Task prompt:
List each line in the material below that contains the word "Canada".

⁂

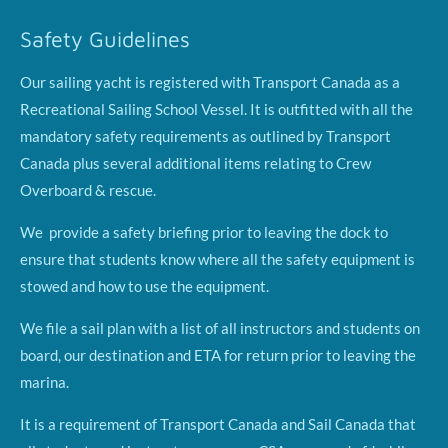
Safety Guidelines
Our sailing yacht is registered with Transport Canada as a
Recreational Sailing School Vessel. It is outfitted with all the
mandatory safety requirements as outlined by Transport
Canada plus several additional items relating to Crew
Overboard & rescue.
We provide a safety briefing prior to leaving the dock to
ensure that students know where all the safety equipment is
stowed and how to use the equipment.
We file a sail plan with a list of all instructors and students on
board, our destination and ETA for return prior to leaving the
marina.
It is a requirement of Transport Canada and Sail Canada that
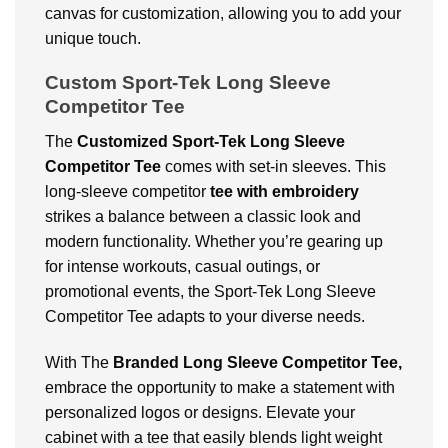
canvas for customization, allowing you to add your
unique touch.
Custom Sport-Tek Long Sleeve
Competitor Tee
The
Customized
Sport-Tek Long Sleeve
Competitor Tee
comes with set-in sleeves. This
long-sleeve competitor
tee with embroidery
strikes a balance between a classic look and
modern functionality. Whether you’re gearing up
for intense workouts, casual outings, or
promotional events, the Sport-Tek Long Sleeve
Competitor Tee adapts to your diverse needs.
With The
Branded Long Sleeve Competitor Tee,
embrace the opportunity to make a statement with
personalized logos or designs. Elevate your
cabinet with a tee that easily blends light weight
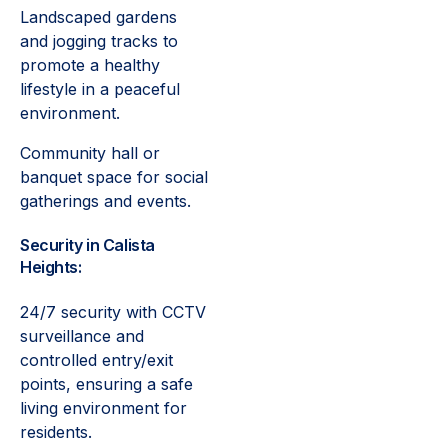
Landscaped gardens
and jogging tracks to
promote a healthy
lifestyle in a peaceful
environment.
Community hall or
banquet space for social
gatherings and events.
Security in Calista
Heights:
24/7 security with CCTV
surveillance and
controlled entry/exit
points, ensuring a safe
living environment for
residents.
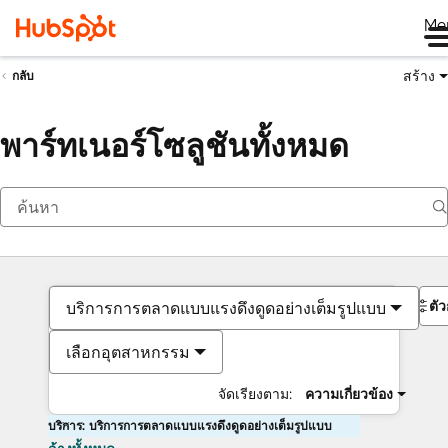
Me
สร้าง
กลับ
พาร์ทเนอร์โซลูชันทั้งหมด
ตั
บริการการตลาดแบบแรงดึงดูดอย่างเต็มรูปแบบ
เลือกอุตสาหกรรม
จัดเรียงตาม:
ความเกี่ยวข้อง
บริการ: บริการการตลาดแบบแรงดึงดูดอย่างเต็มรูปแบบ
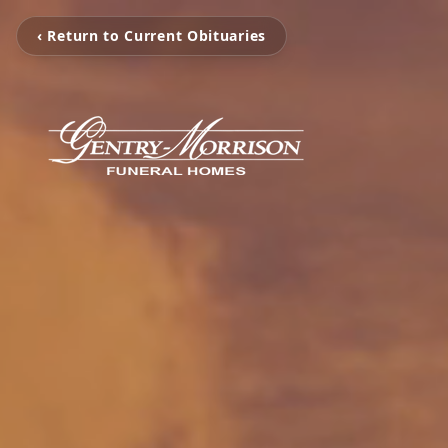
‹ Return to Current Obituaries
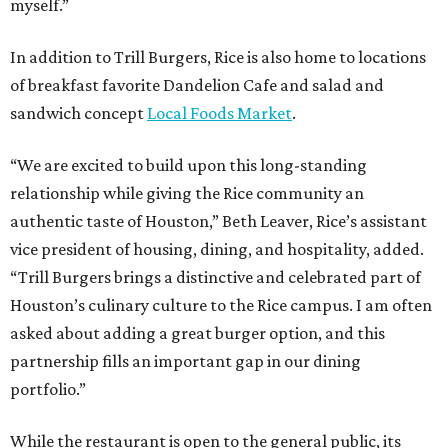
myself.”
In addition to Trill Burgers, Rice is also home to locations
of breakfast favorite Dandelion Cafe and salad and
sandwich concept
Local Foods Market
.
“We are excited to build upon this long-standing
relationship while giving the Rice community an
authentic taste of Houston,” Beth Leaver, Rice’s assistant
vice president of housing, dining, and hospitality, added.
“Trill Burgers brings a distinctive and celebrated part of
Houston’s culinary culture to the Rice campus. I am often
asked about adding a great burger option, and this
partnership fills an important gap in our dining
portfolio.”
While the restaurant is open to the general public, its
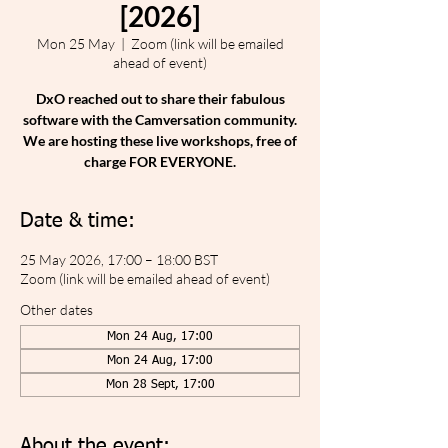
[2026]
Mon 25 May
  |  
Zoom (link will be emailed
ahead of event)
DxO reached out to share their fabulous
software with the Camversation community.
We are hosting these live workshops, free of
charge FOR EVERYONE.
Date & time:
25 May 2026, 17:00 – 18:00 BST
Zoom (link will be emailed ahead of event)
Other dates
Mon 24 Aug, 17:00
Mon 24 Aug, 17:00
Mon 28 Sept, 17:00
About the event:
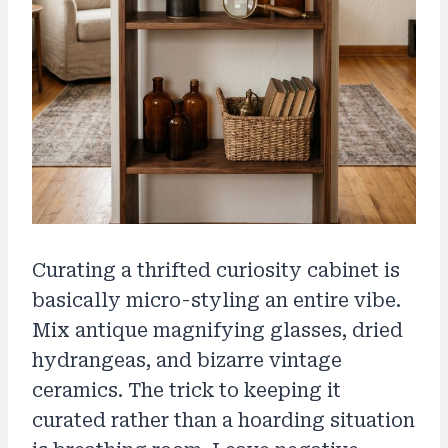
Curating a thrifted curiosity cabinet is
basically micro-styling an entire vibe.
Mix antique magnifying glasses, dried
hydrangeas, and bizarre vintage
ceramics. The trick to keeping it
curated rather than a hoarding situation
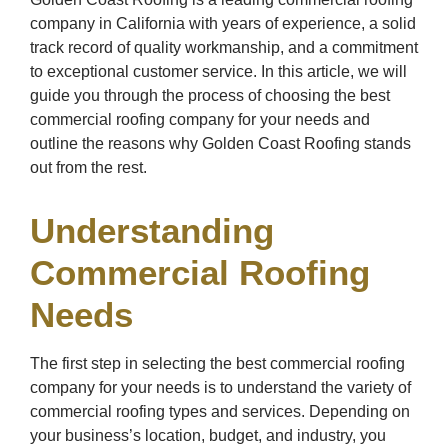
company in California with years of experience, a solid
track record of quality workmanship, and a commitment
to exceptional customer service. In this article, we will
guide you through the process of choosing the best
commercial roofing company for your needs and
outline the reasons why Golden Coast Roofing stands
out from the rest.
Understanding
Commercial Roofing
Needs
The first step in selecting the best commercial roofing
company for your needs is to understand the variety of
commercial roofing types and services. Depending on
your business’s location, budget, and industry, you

⁂

Answer to this task:
Our sailing yacht is registered with Transport Canada as a
Canada plus several additional items relating to Crew
It is a requirement of Transport Canada and Sail Canada that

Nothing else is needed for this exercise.